Filter the material below, keeping every line that contains the string "shows". Case counts, so a line matches only if the capitalization is the same.

--

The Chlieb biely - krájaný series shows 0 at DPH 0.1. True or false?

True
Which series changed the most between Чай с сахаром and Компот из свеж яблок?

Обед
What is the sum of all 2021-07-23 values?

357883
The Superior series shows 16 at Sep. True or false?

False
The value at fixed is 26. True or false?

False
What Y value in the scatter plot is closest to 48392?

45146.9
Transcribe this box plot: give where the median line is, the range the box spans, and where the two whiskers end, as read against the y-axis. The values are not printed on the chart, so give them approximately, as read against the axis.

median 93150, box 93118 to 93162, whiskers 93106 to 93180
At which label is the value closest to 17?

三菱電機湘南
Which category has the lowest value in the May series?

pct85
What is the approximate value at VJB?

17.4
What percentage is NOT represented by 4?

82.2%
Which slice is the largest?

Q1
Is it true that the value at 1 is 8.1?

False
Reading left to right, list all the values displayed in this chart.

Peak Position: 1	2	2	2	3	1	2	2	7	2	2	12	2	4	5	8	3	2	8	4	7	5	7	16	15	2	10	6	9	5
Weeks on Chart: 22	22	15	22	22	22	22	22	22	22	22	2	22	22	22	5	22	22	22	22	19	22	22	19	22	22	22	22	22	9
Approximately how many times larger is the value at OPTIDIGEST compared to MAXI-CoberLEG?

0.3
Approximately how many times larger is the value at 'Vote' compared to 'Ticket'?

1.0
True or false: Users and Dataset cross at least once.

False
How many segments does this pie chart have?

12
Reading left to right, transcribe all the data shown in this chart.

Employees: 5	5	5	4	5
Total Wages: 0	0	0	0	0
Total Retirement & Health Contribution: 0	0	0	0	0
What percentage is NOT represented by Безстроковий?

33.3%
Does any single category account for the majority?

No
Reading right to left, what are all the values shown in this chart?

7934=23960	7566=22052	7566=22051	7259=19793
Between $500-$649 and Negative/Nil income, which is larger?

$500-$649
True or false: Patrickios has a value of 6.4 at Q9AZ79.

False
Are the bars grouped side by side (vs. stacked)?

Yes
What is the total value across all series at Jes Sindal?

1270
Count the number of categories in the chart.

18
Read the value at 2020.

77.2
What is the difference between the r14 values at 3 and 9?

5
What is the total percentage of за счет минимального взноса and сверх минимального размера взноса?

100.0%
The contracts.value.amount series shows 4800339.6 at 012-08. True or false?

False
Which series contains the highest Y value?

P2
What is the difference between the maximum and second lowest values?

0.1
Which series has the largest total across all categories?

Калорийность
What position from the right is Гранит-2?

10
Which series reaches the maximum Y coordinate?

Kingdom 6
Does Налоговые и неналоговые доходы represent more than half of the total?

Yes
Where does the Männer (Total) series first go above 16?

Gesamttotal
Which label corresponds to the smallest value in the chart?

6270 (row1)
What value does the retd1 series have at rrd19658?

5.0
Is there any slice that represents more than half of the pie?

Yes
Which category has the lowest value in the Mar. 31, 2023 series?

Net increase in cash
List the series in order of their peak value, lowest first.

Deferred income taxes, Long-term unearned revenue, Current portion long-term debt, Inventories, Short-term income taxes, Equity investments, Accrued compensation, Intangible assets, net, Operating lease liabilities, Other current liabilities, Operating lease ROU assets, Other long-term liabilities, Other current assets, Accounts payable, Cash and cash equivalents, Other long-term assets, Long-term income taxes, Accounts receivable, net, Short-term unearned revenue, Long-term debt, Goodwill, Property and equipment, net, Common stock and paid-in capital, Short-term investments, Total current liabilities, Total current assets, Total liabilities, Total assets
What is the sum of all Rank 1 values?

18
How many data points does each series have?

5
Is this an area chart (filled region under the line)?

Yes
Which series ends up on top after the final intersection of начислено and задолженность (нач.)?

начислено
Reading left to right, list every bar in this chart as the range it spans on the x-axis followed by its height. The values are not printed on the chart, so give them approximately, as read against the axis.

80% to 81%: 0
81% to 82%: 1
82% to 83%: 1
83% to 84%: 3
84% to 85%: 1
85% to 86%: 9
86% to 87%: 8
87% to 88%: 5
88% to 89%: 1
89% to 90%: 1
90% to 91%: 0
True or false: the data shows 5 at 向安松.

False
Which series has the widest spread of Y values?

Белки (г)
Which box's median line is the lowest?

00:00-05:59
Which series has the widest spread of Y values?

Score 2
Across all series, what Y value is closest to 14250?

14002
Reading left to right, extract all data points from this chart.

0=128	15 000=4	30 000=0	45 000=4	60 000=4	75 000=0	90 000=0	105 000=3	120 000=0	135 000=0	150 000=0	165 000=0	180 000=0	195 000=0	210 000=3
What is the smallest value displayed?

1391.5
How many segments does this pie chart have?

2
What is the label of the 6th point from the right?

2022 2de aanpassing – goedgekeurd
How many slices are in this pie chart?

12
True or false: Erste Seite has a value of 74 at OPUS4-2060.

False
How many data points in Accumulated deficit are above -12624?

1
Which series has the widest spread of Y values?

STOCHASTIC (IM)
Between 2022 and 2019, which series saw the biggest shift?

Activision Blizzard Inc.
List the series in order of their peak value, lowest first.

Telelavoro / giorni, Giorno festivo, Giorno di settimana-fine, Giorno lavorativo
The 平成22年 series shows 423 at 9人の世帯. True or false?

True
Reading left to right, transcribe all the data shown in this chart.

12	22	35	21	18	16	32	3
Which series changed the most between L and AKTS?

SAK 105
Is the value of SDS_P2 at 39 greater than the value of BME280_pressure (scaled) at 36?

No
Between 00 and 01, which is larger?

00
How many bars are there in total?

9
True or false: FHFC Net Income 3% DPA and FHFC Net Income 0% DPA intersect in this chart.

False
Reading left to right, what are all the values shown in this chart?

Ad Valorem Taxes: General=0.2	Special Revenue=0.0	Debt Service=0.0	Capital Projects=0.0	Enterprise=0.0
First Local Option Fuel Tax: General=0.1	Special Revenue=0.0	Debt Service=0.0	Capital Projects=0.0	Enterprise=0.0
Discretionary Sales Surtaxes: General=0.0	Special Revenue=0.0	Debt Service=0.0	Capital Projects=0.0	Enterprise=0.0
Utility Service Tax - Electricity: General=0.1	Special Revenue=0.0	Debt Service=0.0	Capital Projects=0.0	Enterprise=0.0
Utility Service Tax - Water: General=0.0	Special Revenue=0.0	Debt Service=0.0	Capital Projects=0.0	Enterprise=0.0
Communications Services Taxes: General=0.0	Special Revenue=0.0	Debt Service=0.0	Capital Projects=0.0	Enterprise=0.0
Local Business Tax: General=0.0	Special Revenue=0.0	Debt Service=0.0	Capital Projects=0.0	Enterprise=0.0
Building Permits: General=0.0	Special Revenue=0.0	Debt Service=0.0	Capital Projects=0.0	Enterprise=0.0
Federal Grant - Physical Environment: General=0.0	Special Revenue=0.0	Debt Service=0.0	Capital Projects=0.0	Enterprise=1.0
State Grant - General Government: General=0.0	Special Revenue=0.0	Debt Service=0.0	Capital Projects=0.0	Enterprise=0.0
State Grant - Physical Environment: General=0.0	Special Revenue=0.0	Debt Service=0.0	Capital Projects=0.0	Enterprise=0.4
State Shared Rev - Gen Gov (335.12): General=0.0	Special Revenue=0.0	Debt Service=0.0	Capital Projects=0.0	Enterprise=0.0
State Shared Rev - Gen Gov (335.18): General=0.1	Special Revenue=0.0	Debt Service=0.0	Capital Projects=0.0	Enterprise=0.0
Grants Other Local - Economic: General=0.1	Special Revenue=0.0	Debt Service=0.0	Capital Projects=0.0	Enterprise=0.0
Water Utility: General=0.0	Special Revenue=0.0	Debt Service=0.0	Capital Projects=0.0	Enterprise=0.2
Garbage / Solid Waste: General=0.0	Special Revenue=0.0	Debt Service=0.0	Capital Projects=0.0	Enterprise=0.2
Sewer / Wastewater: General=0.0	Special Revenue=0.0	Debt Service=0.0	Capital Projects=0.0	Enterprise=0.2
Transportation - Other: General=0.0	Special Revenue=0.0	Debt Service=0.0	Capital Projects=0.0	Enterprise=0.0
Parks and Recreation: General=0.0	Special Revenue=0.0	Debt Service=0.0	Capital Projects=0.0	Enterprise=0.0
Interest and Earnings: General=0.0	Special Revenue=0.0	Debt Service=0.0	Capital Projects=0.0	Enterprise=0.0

--

- _Completed exercise_
The Chlieb biely - krájaný series shows 0 at DPH 0.1. True or false?
The Superior series shows 16 at Sep. True or false?
The contracts.value.amount series shows 4800339.6 at 012-08. True or false?
True or false: the data shows 5 at 向安松.
The 平成22年 series shows 423 at 9人の世帯. True or false?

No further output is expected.